PROVIDED DATA:
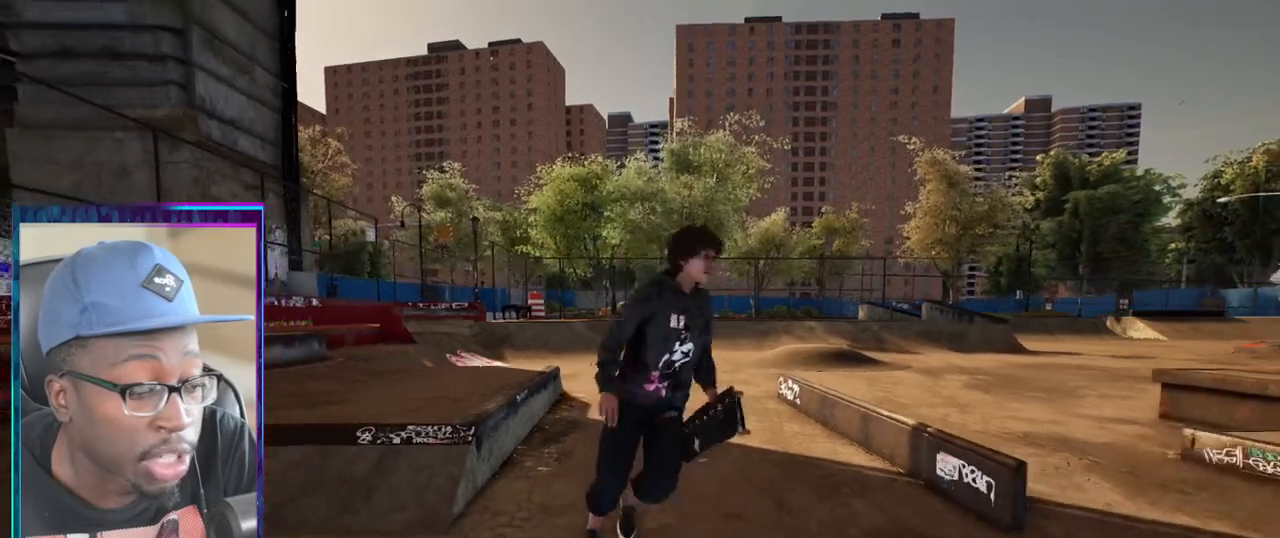
{"buttons": [], "left_stick": "up", "right_stick": "center", "events": [[66, "left_stick", "up-right"], [117, "left_stick", "up"]]}
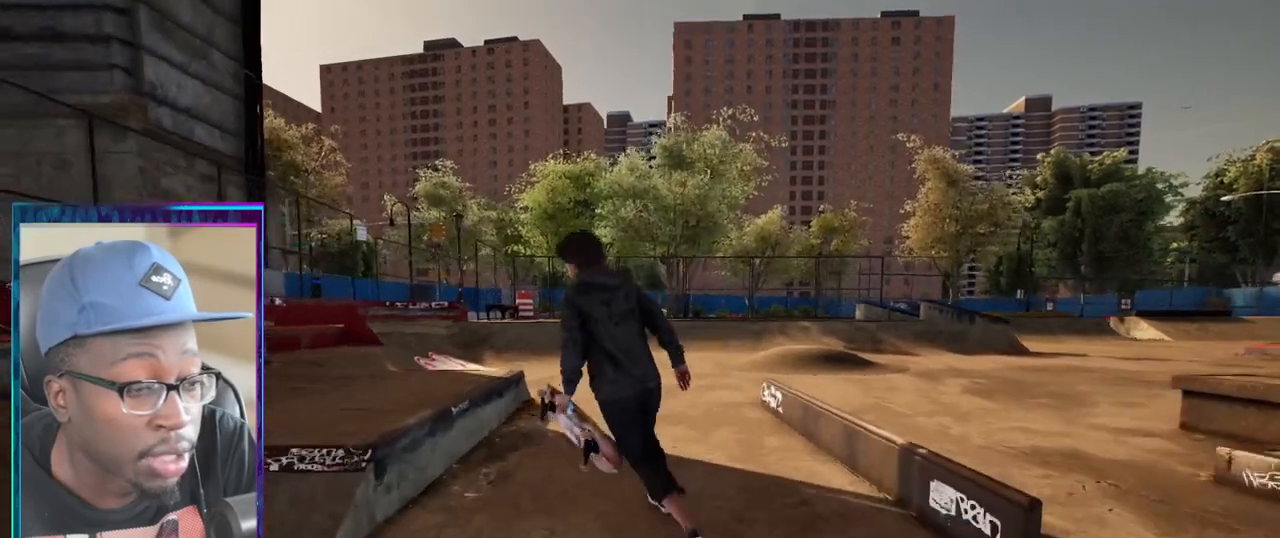
{"buttons": [], "left_stick": "center", "right_stick": "center", "events": [[100, "left_stick", "center"]]}
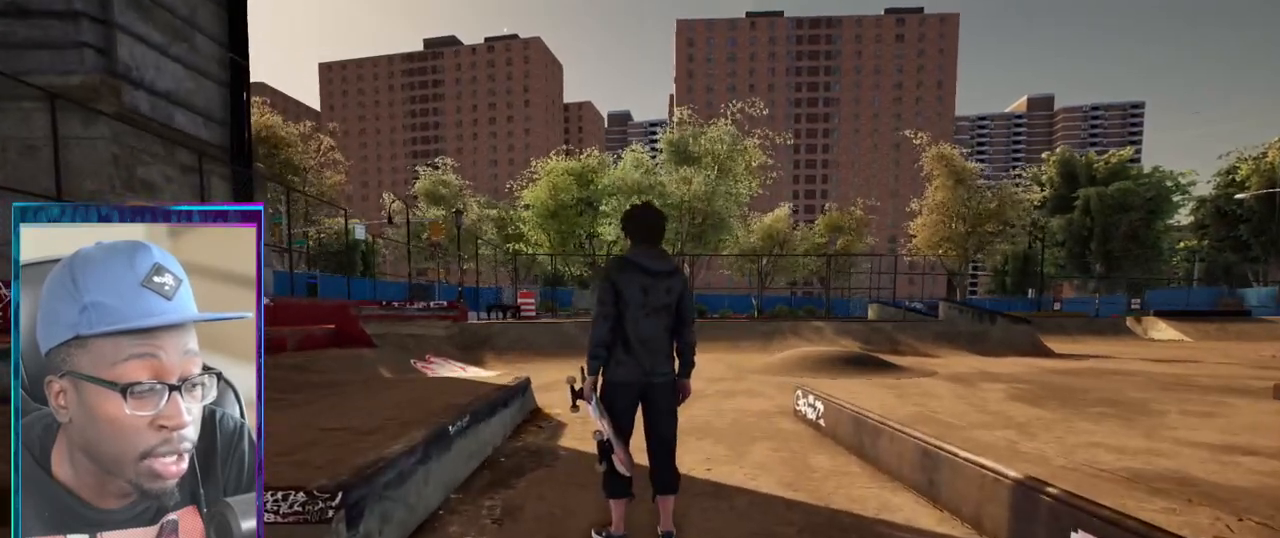
{"buttons": [], "left_stick": "center", "right_stick": "center", "events": [[300, "left_stick", "up"], [434, "left_stick", "center"]]}
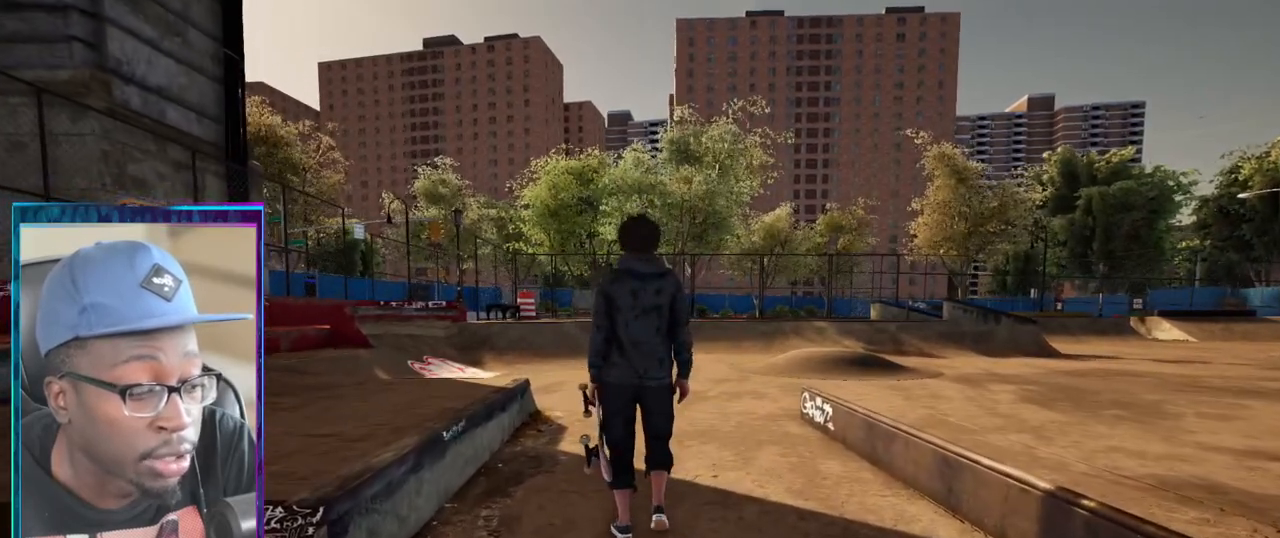
{"buttons": [], "left_stick": "center", "right_stick": "center", "events": []}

EXERCISE: Without the pictures, print the whole listing exactly as given.

EXERCISE OUTPUT:
{"buttons": [], "left_stick": "up", "right_stick": "center", "events": [[66, "left_stick", "up-right"], [117, "left_stick", "up"]]}
{"buttons": [], "left_stick": "center", "right_stick": "center", "events": [[100, "left_stick", "center"]]}
{"buttons": [], "left_stick": "center", "right_stick": "center", "events": [[300, "left_stick", "up"], [434, "left_stick", "center"]]}
{"buttons": [], "left_stick": "center", "right_stick": "center", "events": []}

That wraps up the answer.